A la entrada del pueblo, les recibían las paredes del cementerio, melladas estas por el paso del tiempo, tapiales de riscas en su formación, esperando mejores tiempos para adecentar las caries.
Pasaron por el lateral de la Charca, en la que Juanilla se entretenía tirando alguna que otra piedra, al paso ahora galante de la borriquilla como exhibiéndose delante de los vecinos, que sentados en los bancos circundantes veían pasar el día.
Llegados a la tienda de ultramarinos junto a la ermita, cambiaron los panes de Cambil por leche de cabra, algunas tiras de tocino y las monótonas pero necesarias sardinas arenques.
Sin tiempo que perder se dirigieron a la botica del pueblo, donde mercaron tintura de yodo, encargo que le había hecho Paquita, y que utilizaban para las heridas que en el campo donde vivían eran más que frecuentes.

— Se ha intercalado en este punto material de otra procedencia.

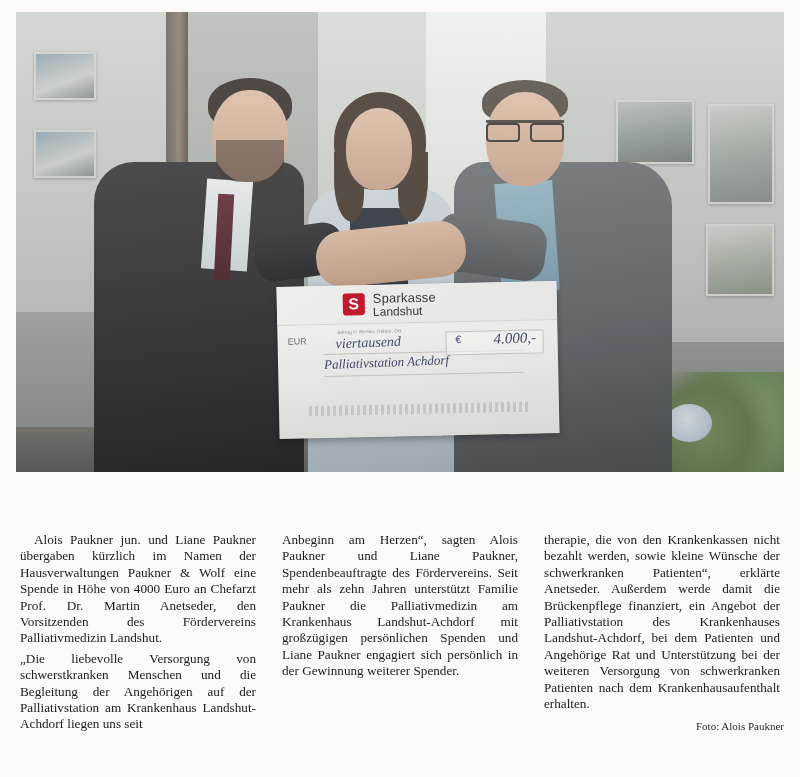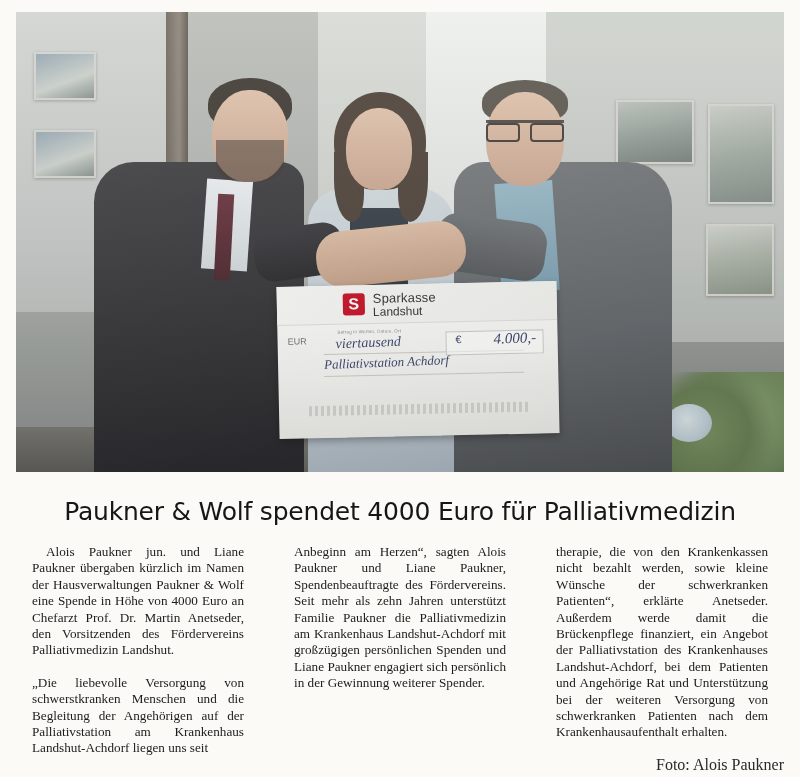--- a/index.html
+++ b/index.html
@@ -424,7 +424,6 @@
     </div>
   </div>
 
-  <h1 class="headline">Paukner &amp; Wolf spendet 4000 Euro für Palliativmedizin</h1>
 
   <div class="article">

De vuelta a la salida del pueblo una pareja de la guardia civil les llamó la atención, inspeccionaron los serones del animal, pidieron explicaciones de porque portaban alimentos sin estar provistos de la cartilla de racionamiento, que en la época era documento imprescindible. Ahora perderían las mercancías y el esfuerzo del día por sobrevivir, pero de pronto la fortuna parecía aliarse. La pareja del orden, sabia de las penurias de la familia y atendiendo que en ese momento no había viandantes por el pilar de la Paloma, se dieron la vuelta dando por terminado el control.
Ya de vuelta por el cementerio, a la salida del pueblo, aun le temblaban las piernas a Pedro Antonio por lo que decidieron sentarse junto a una hilera de acebuches que adornaban el camino, y pensando «que duro es empezar para terminar un día».